Iceland has abundant renewable energy, well-managed natural resources, political stability, and sophisticated institutions i.e., hip English-language alt papers. By most measures, Iceland is thriving.

However, structural choices made decades ago have created an economy that transforms every external shock into domestic hardship. The floating currency that was supposed to provide flexibility instead provides volatility. The open economy that was supposed to bring prosperity instead brings vulnerability. The financial liberalisation that was supposed to increase efficiency instead increased instability.

This isn’t a design flaw. The Iceland model prioritises adaptation and growth over stability and predictability. It works brilliantly when global conditions are favourable and punishes everyday Icelanders when they’re not.

The path forward

For Ólafur Tvistur and thousands like him, the immediate future holds more of the same. More careful budgeting. More deferred dreams. And the gnawing sense that the system isn’t working for ordinary people.

The tariff situation may resolve itself through diplomacy or evolving US priorities. But the underlying structural vulnerabilities will remain. Iceland’s currency will continue to fluctuate. Housing will remain expensive. Import costs will vary with global sentiment and exchange rates.

What’s needed isn’t just policy tweaks but an honest reckoning with the Oddssonian trade-offs built into Iceland’s economic model. The country can continue prioritising adaptation and growth over stability and predictability, accepting that external shocks will keep translating into domestic hardship.

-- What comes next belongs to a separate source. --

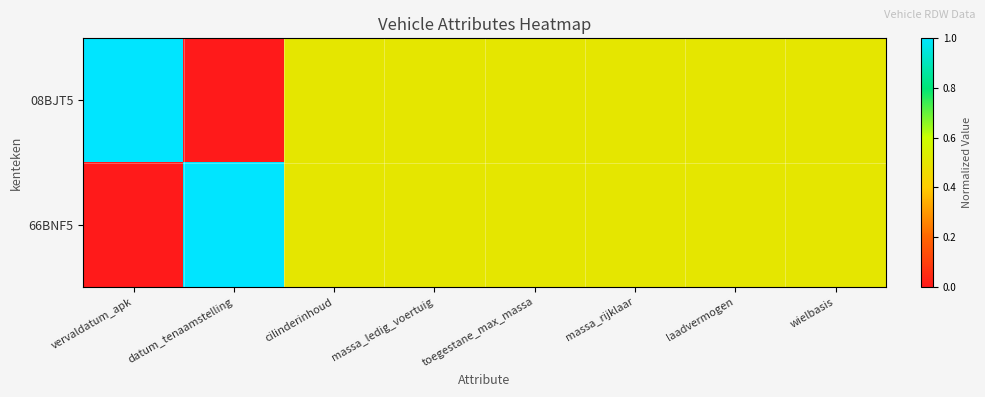

List the series in order of their peak value, lowest first.

08BJT5, 66BNF5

Or it can acknowledge that an economic model that consistently makes life harder for ordinary families might need fundamental revision.

Ólafur Tvistur embodies that choice. His story isn’t Dickensian melodrama. Those were problems of poverty in a poor country. This is something newer and more complex. It’s middle-class precarity in a wealthy nation whose economic structure systematically transfers global volatility to household budgets.

The Oddsson effect continues, written into the foundation of how Iceland works. The question is whether that foundation serves the people living on top of it.

*Editor’s note: This article uses Oddsson, and Oddsonian, in violation of standard practices in Iceland. In general, patronymics, or what are seen as last names, are not used in Iceland. However, because the basis of this piece depends strongly on international dialogue about the former prime minister, we are violating the practice of using the first name only in the interest of clarity.